Why are so many cyber attacks successful? Companies dedicate significant resources to cybersecurity—buying, deploying and managing an array of tools in a layered defense ostensibly designed to detect and thwart attacks. Despite all of the money and effort poured into cybersecurity, though, businesses around the world fall prey to cyber attacks every day. Why is that?
Armorblox thinks it can answer that question—and it believes it can help companies address the problem. According to Armorblox, it comes down to understanding. Firewalls, antimalware tools, intrusion detection systems and other cybersecurity point solutions are all relatively good at doing a specific task, but they have a narrow view of what is or is not a threat.
Not Everything Is a Nail
Abraham Maslow came up with a phrase in 1966 for his book “The Psychology of Science” that seems like a good way to characterize most cybersecurity tools. He explained, “I remember seeing an elaborate and complicated automatic washing machine for automobiles that did a beautiful job of washing them. But it could do only that, and everything else that got into its clutches was treated as if it were an automobile to be washed. I suppose it is tempting, if the only tool you have is a hammer, to treat everything as if it were a nail.”
A firewall is designed to enforce rules that define what traffic is—or is not—allowed into or out of a network or device. In its pure form, it does not understand exploits or viruses. Just the rules it is given. An antimalware solution is designed to monitor traffic and activity and compare what it sees against what it knows about existing threats to detect malware. It does not understand whether a given user is allowed to access a specific system or application. Each cybersecurity tool is a “hammer” that understands how to protect against a specific set of “nails”.
There Is No Spoon
When it comes to the threat landscape organizations face today, I prefer to quote The Matrix rather than Maslow: “Do not try and bend the spoon. That’s impossible. Instead, only try to realize the truth…there is no spoon.”
I have noted for years that there seems to be a disconnect between cybersecurity tools and actual security. The anecdote I frequently use is that my mother-in-law always makes sure her antimalware software is operational and up to date with all of the latest signatures—and yet somehow is frequently infected or compromised by malware threats. Meanwhile, I often don’t run any antimalware solution at all, and manage to never get infected.
In my mind, the difference comes down to understanding. She has a tool that is designed to do a specific thing, and she relies on that tool to protect her.
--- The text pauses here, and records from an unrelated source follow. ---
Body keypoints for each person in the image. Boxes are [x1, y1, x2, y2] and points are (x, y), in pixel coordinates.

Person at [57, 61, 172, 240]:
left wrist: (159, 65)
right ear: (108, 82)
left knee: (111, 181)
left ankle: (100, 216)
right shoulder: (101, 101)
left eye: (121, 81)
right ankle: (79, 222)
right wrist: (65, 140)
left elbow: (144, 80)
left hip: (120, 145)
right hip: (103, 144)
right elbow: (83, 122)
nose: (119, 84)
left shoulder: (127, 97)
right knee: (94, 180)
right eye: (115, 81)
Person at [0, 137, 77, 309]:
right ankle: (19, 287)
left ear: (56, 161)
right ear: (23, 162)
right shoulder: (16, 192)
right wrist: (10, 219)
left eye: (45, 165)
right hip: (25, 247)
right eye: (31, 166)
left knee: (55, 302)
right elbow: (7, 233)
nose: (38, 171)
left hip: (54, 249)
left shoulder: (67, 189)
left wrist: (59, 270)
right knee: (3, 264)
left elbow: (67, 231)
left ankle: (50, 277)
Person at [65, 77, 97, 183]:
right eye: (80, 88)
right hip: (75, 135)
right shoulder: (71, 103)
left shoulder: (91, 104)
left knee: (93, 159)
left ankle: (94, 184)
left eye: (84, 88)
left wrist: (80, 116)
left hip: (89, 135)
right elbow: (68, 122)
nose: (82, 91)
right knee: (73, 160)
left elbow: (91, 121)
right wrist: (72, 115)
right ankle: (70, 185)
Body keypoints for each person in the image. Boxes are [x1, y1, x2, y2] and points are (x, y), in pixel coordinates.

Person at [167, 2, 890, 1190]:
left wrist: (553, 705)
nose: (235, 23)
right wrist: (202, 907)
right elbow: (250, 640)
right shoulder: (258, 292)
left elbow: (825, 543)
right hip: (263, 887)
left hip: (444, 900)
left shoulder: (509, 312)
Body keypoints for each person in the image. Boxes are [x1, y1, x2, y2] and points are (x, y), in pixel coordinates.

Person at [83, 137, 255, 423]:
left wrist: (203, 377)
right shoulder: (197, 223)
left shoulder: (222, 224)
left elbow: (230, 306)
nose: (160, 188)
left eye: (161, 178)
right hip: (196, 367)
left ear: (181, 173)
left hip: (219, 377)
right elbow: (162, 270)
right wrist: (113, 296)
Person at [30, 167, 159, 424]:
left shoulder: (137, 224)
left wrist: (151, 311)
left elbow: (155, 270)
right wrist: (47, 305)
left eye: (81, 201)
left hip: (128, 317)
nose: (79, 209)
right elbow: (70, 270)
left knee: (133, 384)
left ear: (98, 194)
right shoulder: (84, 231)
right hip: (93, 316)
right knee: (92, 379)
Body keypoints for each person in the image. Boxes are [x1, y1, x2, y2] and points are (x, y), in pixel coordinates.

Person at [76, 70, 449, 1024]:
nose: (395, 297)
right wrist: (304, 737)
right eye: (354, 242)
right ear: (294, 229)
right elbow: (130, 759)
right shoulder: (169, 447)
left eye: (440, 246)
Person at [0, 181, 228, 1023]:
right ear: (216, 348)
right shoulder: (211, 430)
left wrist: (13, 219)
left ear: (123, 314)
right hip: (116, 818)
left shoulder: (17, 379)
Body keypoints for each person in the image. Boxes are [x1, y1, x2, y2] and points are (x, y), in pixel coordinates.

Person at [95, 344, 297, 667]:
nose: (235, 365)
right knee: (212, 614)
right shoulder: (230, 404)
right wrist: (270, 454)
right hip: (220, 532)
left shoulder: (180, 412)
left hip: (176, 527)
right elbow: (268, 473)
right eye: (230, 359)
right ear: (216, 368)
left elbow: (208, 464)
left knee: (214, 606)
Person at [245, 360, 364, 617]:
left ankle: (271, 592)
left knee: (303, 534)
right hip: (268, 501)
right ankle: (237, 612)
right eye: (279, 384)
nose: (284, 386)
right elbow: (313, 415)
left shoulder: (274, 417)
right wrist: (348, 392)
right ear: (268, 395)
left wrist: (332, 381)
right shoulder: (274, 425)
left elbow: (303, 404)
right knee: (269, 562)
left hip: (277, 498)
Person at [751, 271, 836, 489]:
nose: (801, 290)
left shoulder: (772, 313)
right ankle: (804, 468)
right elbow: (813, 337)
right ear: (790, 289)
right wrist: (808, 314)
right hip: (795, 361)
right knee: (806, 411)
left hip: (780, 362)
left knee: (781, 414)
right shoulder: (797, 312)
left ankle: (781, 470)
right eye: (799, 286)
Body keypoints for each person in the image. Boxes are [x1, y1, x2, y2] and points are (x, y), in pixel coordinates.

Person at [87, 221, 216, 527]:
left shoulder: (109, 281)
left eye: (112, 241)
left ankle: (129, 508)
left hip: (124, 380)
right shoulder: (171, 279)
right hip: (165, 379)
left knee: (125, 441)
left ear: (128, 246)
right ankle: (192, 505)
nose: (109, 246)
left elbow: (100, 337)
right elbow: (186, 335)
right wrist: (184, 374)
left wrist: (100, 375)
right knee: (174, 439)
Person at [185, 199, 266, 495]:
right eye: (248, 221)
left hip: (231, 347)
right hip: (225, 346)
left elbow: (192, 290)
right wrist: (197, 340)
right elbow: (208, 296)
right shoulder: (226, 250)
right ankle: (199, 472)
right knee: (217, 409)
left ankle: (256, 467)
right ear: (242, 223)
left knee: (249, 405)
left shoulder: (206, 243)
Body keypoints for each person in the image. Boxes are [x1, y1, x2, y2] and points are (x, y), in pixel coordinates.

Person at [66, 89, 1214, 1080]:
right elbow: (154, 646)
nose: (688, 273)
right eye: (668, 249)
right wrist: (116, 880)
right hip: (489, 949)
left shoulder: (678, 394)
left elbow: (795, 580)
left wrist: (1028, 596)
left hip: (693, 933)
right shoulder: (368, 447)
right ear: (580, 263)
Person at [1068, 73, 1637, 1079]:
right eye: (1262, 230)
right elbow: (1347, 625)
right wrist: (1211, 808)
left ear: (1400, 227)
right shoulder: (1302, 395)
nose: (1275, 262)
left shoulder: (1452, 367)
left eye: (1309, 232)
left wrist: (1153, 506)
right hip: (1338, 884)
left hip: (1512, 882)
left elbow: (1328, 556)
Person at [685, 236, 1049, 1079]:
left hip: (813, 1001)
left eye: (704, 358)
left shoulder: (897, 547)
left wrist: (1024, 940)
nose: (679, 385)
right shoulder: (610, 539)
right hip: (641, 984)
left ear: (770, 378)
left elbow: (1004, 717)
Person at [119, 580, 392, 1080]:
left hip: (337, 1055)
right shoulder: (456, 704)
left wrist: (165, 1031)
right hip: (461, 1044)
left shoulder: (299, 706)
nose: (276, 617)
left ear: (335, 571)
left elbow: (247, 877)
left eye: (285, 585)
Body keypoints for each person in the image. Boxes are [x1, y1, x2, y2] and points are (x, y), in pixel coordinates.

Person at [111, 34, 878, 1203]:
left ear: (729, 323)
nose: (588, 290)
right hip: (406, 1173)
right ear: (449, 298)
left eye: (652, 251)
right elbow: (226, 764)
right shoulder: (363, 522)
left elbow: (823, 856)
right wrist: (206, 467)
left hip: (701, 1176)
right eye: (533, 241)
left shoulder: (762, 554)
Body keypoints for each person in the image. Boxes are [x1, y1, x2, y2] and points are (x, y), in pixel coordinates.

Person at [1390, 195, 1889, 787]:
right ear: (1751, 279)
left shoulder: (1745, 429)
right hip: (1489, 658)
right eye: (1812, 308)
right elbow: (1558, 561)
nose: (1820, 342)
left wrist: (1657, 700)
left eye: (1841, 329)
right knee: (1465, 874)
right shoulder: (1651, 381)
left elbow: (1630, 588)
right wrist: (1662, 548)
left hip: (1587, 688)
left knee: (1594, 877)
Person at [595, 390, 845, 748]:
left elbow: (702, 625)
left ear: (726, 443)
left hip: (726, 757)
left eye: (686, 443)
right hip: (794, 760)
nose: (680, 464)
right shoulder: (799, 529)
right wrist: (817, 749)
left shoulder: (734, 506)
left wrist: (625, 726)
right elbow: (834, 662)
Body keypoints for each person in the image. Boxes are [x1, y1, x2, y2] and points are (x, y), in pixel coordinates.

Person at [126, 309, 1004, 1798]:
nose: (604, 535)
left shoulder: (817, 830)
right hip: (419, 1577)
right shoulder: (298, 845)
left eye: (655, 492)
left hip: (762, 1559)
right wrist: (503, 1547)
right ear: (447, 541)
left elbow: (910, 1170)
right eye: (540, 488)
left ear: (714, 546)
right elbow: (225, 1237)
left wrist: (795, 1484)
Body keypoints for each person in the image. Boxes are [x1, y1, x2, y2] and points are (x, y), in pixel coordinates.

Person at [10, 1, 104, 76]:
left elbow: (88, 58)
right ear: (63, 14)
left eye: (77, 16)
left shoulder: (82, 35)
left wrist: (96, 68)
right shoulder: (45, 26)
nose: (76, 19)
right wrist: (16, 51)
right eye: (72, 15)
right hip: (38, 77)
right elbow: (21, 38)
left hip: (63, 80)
That “hammer” only recognizes “nails”, though—and neither she nor the antimalware tool are capable of seeing beyond the proverbial nails. I, on the other hand, understand “there is no spoon.” I am not looking for specific threats or indicators or compromise, but instead view the computer and my interaction with it more holistically—with a broader understanding of what is, or may be, a threat.
Raising the Cybersecurity Bar with NLP
I don’t know if the people at Armorblox would agree with my Maslow and Matrix references, or how I’ve characterized understanding—but understanding is precisely what they are proposing to bring to the table for cybersecurity.
I had an opportunity to speak with Dhananjay Sampath, co-founder & CEO of Armorblox. He explained, that Armorblox uses natural language processing (NLP) to bring a new signal to the cybersecurity stack, which they have dubbed natural language understanding—or NLU. By using machine learning to analyze and recognize the way we communicate, Armorblox can ostensibly see beyond predefined rules, signatures, and indicators or compromise to inspect the text content of everything.
“Most organizations spend substantial sums of money each year on an assortment of products to help secure their networks and data,” said Garrett Bekker, Principal Analyst at 451 Research in an Armorblox press release. “Yet, the benefit of that spending can be neutralized by social engineering and phishing attacks that can bypass those network and data security products. However, new advances in analytics, such as natural language understanding, can supplement existing security techniques and capabilities by providing visibility into sensitive information flowing across communications, such as email, messages and documents, and thus provides a new layer of protection against common attacks.”
How do we get entire companies from Maslow to The Matrix, from “nails” to “spoons”? Understanding. Armorblox believes it has a solution that can bring that understanding to cybersecurity by using NLU. Time will tell if that approach raises the bar and provides better protection or not.